Three paragraphs. That's all it takes. Three paragraphs to redraw every border I've spent six years defending.

Aura Zalt. Matriarch-heir of the Consortium. The woman who inherited her mother's intelligence network and her grandmother's talent for making allies disappear into their own supply chains. I've met her once, across a negotiation table, she smiled the entire time. but it never reached her eyes.

She's proposing an alliance. Against the Protocol. Against the thing that sent the Vex to test my walls and found them harder than expected.

Military resources. Intelligence sharing. Territorial concessions that six months ago would have earned a laugh and a closed channel. The kind of concessions the Consortium doesn't offer unless the alternative is extinction. AuraZalt doesn't give ground. She trades it, and she always, always collects more than she spends.

The Vex attack changed her calculus. It changed everyone's. Isolated power is a coffin with a view port. Pretty view on the way down.

I keep reading. My stride doesn't falter. Dexter watches me from my periphery with the patience of a man who's already formed his opinion and is waiting for mine to catch up.

The binding mechanism she proposes is traditional. Ancient, even.

A marriage union between families.

Not me. She's too shrewd for that, knows I'm already claimed in ways that transcend political convenience.

Ethan Eames to Aura Zalt.

I stop walking. Read it again. The implications cascade.

"She knows about Ethan," I say. "She knows what he is."

"She knows he's half-Empri. She knows about the 7 Protocol. And she wants him bound to her family, where she can use him or contain him. Possibly both." Dexter watches me process this. "It's not a bad play."

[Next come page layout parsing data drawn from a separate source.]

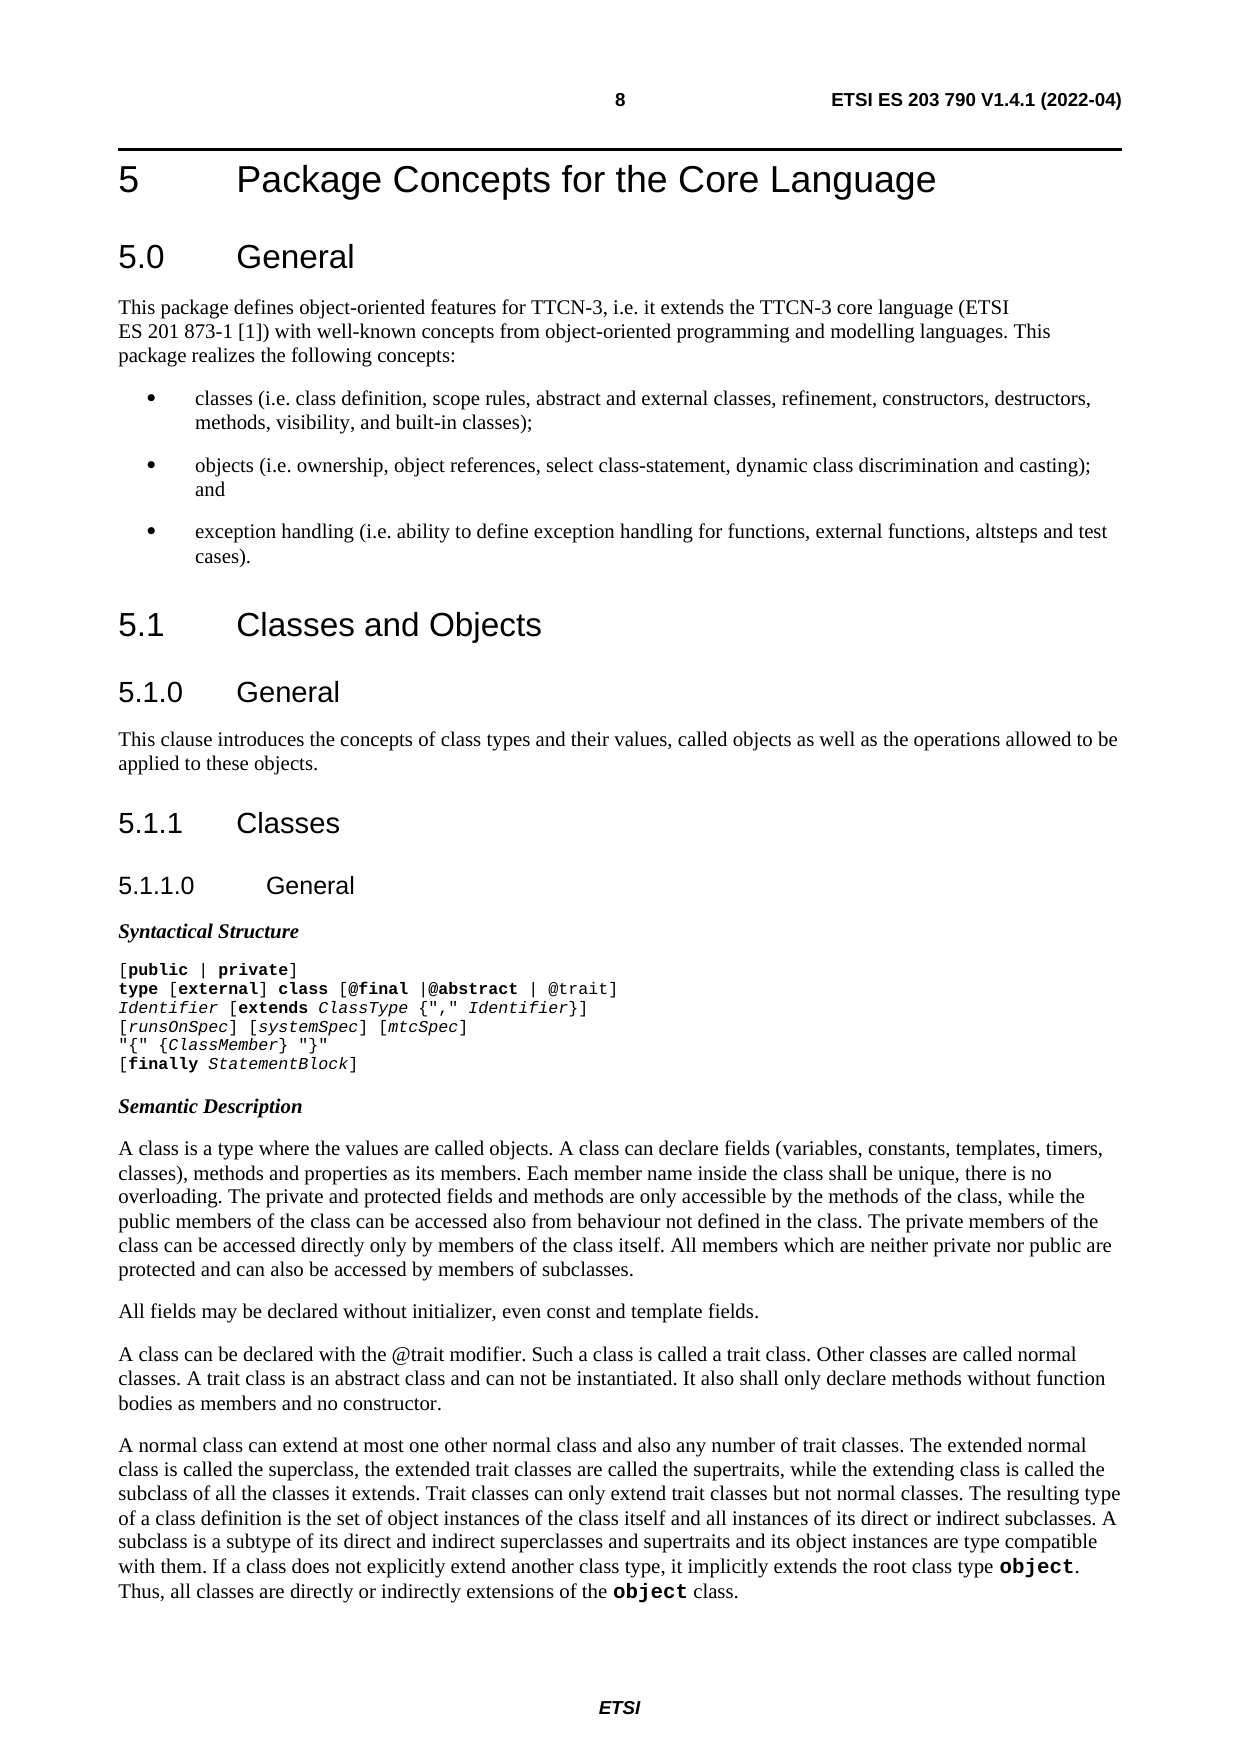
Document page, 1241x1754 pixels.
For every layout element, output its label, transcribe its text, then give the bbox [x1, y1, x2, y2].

text Semantic Description [118, 1093, 1122, 1118]
subtitle 5.0 General [118, 238, 1122, 276]
subtitle 5.1.1 Classes [118, 806, 1122, 840]
text [public | private] type [external] class [@final |@abstract | @trait] Identifier [extends ClassType {"," Identifier}] [runsOnSpec] [systemSpec] [mtcSpec] "{" {ClassMember} "}" [finally StatementBlock] [118, 962, 1122, 1075]
subtitle 5 Package Concepts for the Core Language [118, 151, 1122, 200]
text Syntactical Structure [118, 919, 1122, 943]
text exception handling (i.e. ability to define exception handling for functions, external functions, altsteps and test cases). [148, 519, 1122, 568]
text A class is a type where the values are called objects. A class can declare fields (variables, constants, templates, timers, classes), methods and properties as its members. Each member name inside the class shall be unique, there is no overloading. The private and protected fields and methods are only accessible by the methods of the class, while the public members of the class can be accessed also from behaviour not defined in the class. The private members of the class can be accessed directly only by members of the class itself. All members which are neither private nor public are protected and can also be accessed by members of subclasses. [118, 1136, 1122, 1281]
text objects (i.e. ownership, object references, select class-statement, dynamic class discrimination and casting); and [148, 453, 1122, 501]
text This package defines object-oriented features for TTCN-3, i.e. it extends the TTCN-3 core language (ETSI ES 201 873-1 [1]) with well-known concepts from object-oriented programming and modelling languages. This package realizes the following concepts: [118, 295, 1122, 367]
text A class can be declared with the @trait modifier. Such a class is called a trait class. Other classes are called normal classes. A trait class is an abstract class and can not be instantiated. It also shall only declare methods without function bodies as members and no constructor. [118, 1342, 1122, 1414]
subtitle 5.1.1.0 General [118, 871, 1122, 900]
text A normal class can extend at most one other normal class and also any number of trait classes. The extended normal class is called the superclass, the extended trait classes are called the supertraits, while the extending class is called the subclass of all the classes it extends. Trait classes can only extend trait classes but not normal classes. The resulting type of a class definition is the set of object instances of the class itself and all instances of its direct or indirect subclasses. A subclass is a subtype of its direct and indirect superclasses and supertraits and its object instances are type compatible with them. If a class does not explicitly extend another class type, it implicitly extends the root class type object. Thus, all classes are directly or indirectly extensions of the object class. [118, 1433, 1122, 1605]
text classes (i.e. class definition, scope rules, abstract and external classes, refinement, constructors, destructors, methods, visibility, and built-in classes); [148, 386, 1122, 434]
subtitle 5.1.0 General [118, 675, 1122, 708]
text This clause introduces the concepts of class types and their values, called objects as well as the operations allowed to be applied to these objects. [118, 727, 1122, 775]
text All fields may be declared without initializer, even const and template fields. [118, 1299, 1122, 1323]
subtitle 5.1 Classes and Objects [118, 605, 1122, 643]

"It's a brilliant play. That's what concerns me."

"You have time. She's not demanding an answer immediately. But she'll come here. In person. To discuss it."

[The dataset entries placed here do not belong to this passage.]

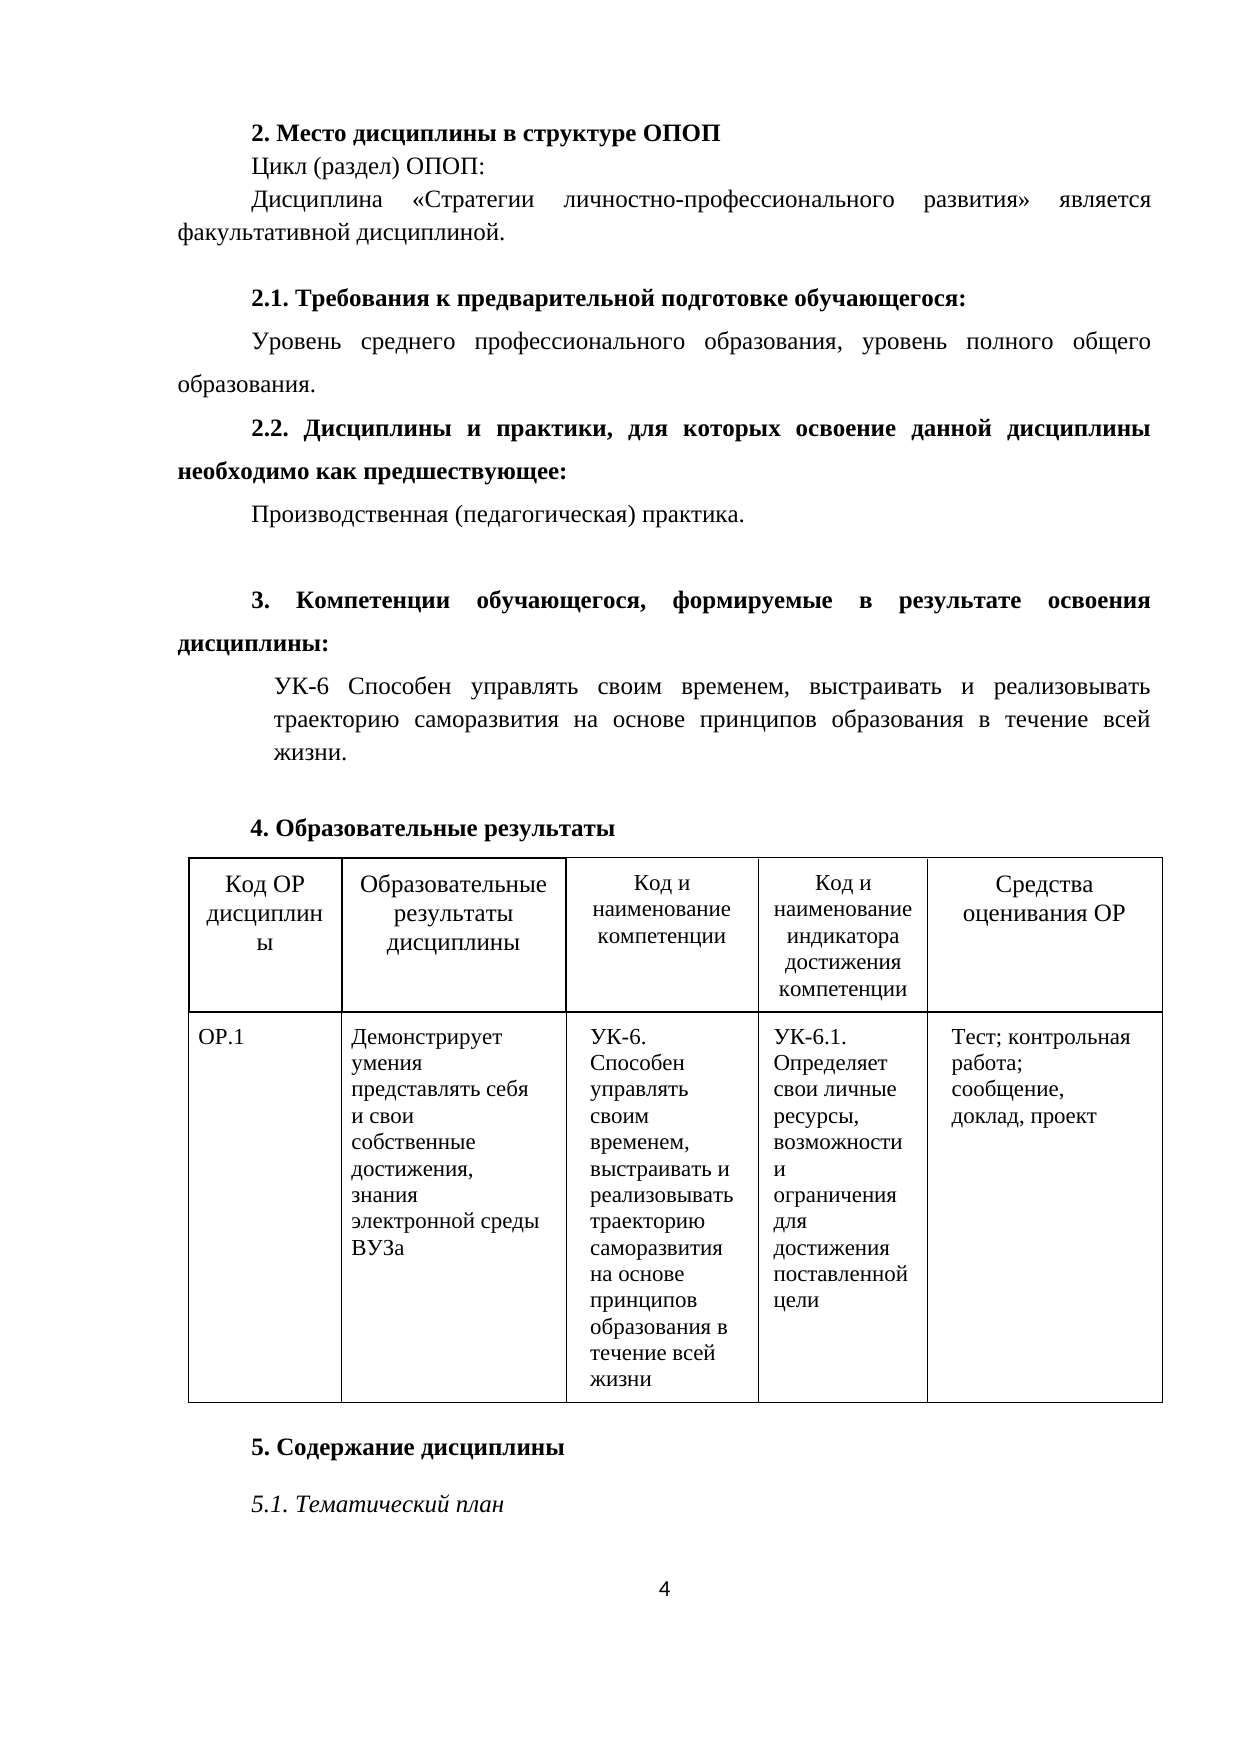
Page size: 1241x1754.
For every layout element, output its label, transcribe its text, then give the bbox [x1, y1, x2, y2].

text 3. Компетенции обучающегося, формируемые в результате освоения дисциплины: [177, 585, 1152, 657]
text 2. Место дисциплины в структуре ОПОП [177, 118, 1152, 147]
table_cell УК-6.1. Определяет свои личные ресурсы, возможности и ограничения для достижения поставленной цели [759, 1013, 927, 1402]
text УК-6 Способен управлять своим временем, выстраивать и реализовывать траекторию саморазвития на основе принципов образования в течение всей жизни. [274, 671, 1152, 766]
text Уровень среднего профессионального образования, уровень полного общего образования. [177, 326, 1152, 398]
table_header Код и наименование компетенции [567, 858, 758, 1011]
table_header Код и наименование индикатора достижения компетенции [759, 858, 927, 1011]
text Производственная (педагогическая) практика. [177, 499, 1152, 528]
text 2.1. Требования к предварительной подготовке обучающегося: [177, 283, 1152, 312]
text 4. Образовательные результаты [177, 813, 1152, 842]
table_cell Демонстрирует умения представлять себя и свои собственные достижения, знания электронной среды ВУЗа [342, 1013, 566, 1402]
list 5.1. Тематический план [177, 1489, 1152, 1518]
table_header Образовательные результаты дисциплины [343, 859, 565, 1011]
table_header Средства оценивания ОР [928, 858, 1162, 1011]
table_cell ОР.1 [189, 1013, 341, 1402]
text Цикл (раздел) ОПОП: [177, 151, 1152, 180]
text Дисциплина «Стратегии личностно-профессионального развития» является факультативной дисциплиной. [177, 184, 1152, 246]
table_cell УК-6. Способен управлять своим временем, выстраивать и реализовывать траекторию саморазвития на основе принципов образования в течение всей жизни [567, 1013, 758, 1402]
text 2.2. Дисциплины и практики, для которых освоение данной дисциплины необходимо как предшествующее: [177, 413, 1152, 484]
list 5. Содержание дисциплины [177, 1432, 1152, 1461]
table_header Код ОР дисциплины [190, 859, 341, 1011]
table_cell Тест; контрольная работа; сообщение, доклад, проект [928, 1013, 1162, 1402]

I fold the data pad against my thigh and stare down the corridor at nothing. Somewhere on this station, Ethan Eames is settling into quarters I've assigned him, believing he's navigated the most dangerous part of his arrangement with me. He has no idea what's coming.

And somewhere else, in the residential wing, my sister is probably awake, because Elissa keeps hours that make no sense and follows curiosity the way most people followsurvival instinct. Bright and brave and fundamentally incapable of recognizing the specific kind of danger that wears a human face.

"Where is Elissa?" I ask.

"In the archive wing. She's been helping cross-reference the anomaly data. Making herself useful." Dexter pauses. "Eames was there earlier."

Something cold moves through my chest. Not the bond. Something older, more primal. The instinct that kept Torrences alive for three generations on a station where power is the only insulation against the void.

"Was he."

"He left when I arrived. But she was talking to him. Comfortable with him." Dexter's voice is carefully neutral. "She doesn't know what he is."

"No."

"She sees someone who bridges worlds. Someone different. Someone interesting." He stops walking, and I stop with him. "Zane. If the Zalt proposal goes through, Ethan marries Aura. But if Elissa has already formed an attachment..."

"She hasn't."

"You don't know that."

I don't.

That's the problem.

I see everything on this station, feel the emotional currents of every person who passes within range of the bond's sensitivity, and I have been deliberately, carefully not looking at my sister's emotional landscape when Ethan is in the room. Because looking would mean acknowledging. And acknowledging would mean acting. And acting would mean making a choice between protecting Elissa's innocence and the political reality that Ethan Eames ismore useful to me alive and cooperative than dead and principled.